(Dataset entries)
*** Begin section ***

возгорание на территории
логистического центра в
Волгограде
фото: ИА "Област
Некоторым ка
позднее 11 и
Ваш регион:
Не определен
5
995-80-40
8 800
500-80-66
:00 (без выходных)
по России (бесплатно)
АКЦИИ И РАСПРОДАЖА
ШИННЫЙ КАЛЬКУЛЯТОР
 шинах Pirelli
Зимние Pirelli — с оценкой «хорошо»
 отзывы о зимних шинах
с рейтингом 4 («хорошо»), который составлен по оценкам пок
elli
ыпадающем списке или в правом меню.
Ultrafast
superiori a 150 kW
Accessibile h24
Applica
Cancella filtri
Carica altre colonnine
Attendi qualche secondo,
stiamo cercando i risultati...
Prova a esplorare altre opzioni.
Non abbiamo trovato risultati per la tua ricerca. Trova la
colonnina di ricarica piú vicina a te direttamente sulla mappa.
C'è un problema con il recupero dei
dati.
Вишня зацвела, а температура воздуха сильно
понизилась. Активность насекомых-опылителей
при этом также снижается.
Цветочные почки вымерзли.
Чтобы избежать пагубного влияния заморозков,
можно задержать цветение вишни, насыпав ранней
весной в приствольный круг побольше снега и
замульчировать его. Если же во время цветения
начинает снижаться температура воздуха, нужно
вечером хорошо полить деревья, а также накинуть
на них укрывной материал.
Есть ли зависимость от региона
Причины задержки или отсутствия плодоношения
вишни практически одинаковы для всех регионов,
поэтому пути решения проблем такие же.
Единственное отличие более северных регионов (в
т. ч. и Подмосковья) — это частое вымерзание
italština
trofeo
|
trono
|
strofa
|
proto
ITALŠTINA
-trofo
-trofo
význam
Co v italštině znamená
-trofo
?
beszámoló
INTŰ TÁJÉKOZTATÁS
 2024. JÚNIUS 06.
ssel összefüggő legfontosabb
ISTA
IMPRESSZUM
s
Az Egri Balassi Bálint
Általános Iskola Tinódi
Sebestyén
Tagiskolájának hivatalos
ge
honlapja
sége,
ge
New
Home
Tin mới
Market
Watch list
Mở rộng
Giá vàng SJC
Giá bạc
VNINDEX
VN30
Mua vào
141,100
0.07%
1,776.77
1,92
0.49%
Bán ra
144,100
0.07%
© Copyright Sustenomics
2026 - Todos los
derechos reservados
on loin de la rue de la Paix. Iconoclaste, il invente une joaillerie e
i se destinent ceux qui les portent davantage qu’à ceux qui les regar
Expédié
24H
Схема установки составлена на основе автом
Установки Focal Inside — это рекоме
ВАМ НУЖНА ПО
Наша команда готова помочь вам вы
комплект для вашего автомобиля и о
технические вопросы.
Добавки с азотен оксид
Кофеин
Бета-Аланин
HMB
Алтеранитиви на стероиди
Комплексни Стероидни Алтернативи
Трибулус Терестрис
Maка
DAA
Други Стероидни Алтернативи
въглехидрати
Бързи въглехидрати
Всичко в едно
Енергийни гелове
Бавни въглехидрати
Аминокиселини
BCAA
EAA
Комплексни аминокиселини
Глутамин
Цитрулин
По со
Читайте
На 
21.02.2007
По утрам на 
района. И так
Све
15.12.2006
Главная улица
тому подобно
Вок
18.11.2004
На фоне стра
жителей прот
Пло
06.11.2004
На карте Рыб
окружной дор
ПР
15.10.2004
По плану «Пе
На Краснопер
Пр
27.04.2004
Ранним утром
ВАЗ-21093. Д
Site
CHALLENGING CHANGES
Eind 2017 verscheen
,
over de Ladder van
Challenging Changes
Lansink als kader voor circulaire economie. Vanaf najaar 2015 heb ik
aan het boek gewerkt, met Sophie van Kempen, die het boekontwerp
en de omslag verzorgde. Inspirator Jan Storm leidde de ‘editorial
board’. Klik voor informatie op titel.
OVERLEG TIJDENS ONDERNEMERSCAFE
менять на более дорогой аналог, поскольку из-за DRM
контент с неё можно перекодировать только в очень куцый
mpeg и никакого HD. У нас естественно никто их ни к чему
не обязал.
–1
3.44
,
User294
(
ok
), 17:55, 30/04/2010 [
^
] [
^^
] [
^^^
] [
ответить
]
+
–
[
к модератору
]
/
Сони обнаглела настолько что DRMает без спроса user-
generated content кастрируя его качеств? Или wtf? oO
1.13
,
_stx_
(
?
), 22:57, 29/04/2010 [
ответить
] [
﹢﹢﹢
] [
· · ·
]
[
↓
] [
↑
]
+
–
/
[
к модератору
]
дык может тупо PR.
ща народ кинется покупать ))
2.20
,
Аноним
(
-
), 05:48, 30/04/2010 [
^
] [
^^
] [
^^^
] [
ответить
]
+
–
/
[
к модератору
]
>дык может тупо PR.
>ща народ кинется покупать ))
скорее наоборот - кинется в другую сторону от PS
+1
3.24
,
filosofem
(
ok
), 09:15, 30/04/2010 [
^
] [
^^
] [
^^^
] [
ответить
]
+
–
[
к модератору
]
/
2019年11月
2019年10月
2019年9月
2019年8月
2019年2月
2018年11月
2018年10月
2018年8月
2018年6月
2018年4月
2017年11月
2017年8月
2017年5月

*** End section ***

» **EXERCISE AIM**: The lines above are to be retyped exactly, with none omitted.

» **REPLY**:
возгорание на территории
логистического центра в
Волгограде
фото: ИА "Област
Некоторым ка
позднее 11 и
Ваш регион:
Не определен
5
995-80-40
8 800
500-80-66
:00 (без выходных)
по России (бесплатно)
АКЦИИ И РАСПРОДАЖА
ШИННЫЙ КАЛЬКУЛЯТОР
 шинах Pirelli
Зимние Pirelli — с оценкой «хорошо»
 отзывы о зимних шинах
с рейтингом 4 («хорошо»), который составлен по оценкам пок
elli
ыпадающем списке или в правом меню.
Ultrafast
superiori a 150 kW
Accessibile h24
Applica
Cancella filtri
Carica altre colonnine
Attendi qualche secondo,
stiamo cercando i risultati...
Prova a esplorare altre opzioni.
Non abbiamo trovato risultati per la tua ricerca. Trova la
colonnina di ricarica piú vicina a te direttamente sulla mappa.
C'è un problema con il recupero dei
dati.
Вишня зацвела, а температура воздуха сильно
понизилась. Активность насекомых-опылителей
при этом также снижается.
Цветочные почки вымерзли.
Чтобы избежать пагубного влияния заморозков,
можно задержать цветение вишни, насыпав ранней
весной в приствольный круг побольше снега и
замульчировать его. Если же во время цветения
начинает снижаться температура воздуха, нужно
вечером хорошо полить деревья, а также накинуть
на них укрывной материал.
Есть ли зависимость от региона
Причины задержки или отсутствия плодоношения
вишни практически одинаковы для всех регионов,
поэтому пути решения проблем такие же.
Единственное отличие более северных регионов (в
т. ч. и Подмосковья) — это частое вымерзание
italština
trofeo
|
trono
|
strofa
|
proto
ITALŠTINA
-trofo
-trofo
význam
Co v italštině znamená
-trofo
?
beszámoló
INTŰ TÁJÉKOZTATÁS
 2024. JÚNIUS 06.
ssel összefüggő legfontosabb
ISTA
IMPRESSZUM
s
Az Egri Balassi Bálint
Általános Iskola Tinódi
Sebestyén
Tagiskolájának hivatalos
ge
honlapja
sége,
ge
New
Home
Tin mới
Market
Watch list
Mở rộng
Giá vàng SJC
Giá bạc
VNINDEX
VN30
Mua vào
141,100
0.07%
1,776.77
1,92
0.49%
Bán ra
144,100
0.07%
© Copyright Sustenomics
2026 - Todos los
derechos reservados
on loin de la rue de la Paix. Iconoclaste, il invente une joaillerie e
i se destinent ceux qui les portent davantage qu’à ceux qui les regar
Expédié
24H
Схема установки составлена на основе автом
Установки Focal Inside — это рекоме
ВАМ НУЖНА ПО
Наша команда готова помочь вам вы
комплект для вашего автомобиля и о
технические вопросы.
Добавки с азотен оксид
Кофеин
Бета-Аланин
HMB
Алтеранитиви на стероиди
Комплексни Стероидни Алтернативи
Трибулус Терестрис
Maка
DAA
Други Стероидни Алтернативи
въглехидрати
Бързи въглехидрати
Всичко в едно
Енергийни гелове
Бавни въглехидрати
Аминокиселини
BCAA
EAA
Комплексни аминокиселини
Глутамин
Цитрулин
По со
Читайте
На 
21.02.2007
По утрам на 
района. И так
Све
15.12.2006
Главная улица
тому подобно
Вок
18.11.2004
На фоне стра
жителей прот
Пло
06.11.2004
На карте Рыб
окружной дор
ПР
15.10.2004
По плану «Пе
На Краснопер
Пр
27.04.2004
Ранним утром
ВАЗ-21093. Д
Site
CHALLENGING CHANGES
Eind 2017 verscheen
,
over de Ladder van
Challenging Changes
Lansink als kader voor circulaire economie. Vanaf najaar 2015 heb ik
aan het boek gewerkt, met Sophie van Kempen, die het boekontwerp
en de omslag verzorgde. Inspirator Jan Storm leidde de ‘editorial
board’. Klik voor informatie op titel.
OVERLEG TIJDENS ONDERNEMERSCAFE
менять на более дорогой аналог, поскольку из-за DRM
контент с неё можно перекодировать только в очень куцый
mpeg и никакого HD. У нас естественно никто их ни к чему
не обязал.
–1
3.44
,
User294
(
ok
), 17:55, 30/04/2010 [
^
] [
^^
] [
^^^
] [
ответить
]
+
–
[
к модератору
]
/
Сони обнаглела настолько что DRMает без спроса user-
generated content кастрируя его качеств? Или wtf? oO
1.13
,
_stx_
(
?
), 22:57, 29/04/2010 [
ответить
] [
﹢﹢﹢
] [
· · ·
]
[
↓
] [
↑
]
+
–
/
[
к модератору
]
дык может тупо PR.
ща народ кинется покупать ))
2.20
,
Аноним
(
-
), 05:48, 30/04/2010 [
^
] [
^^
] [
^^^
] [
ответить
]
+
–
/
[
к модератору
]
>дык может тупо PR.
>ща народ кинется покупать ))
скорее наоборот - кинется в другую сторону от PS
+1
3.24
,
filosofem
(
ok
), 09:15, 30/04/2010 [
^
] [
^^
] [
^^^
] [
ответить
]
+
–
[
к модератору
]
/
2019年11月
2019年10月
2019年9月
2019年8月
2019年2月
2018年11月
2018年10月
2018年8月
2018年6月
2018年4月
2017年11月
2017年8月
2017年5月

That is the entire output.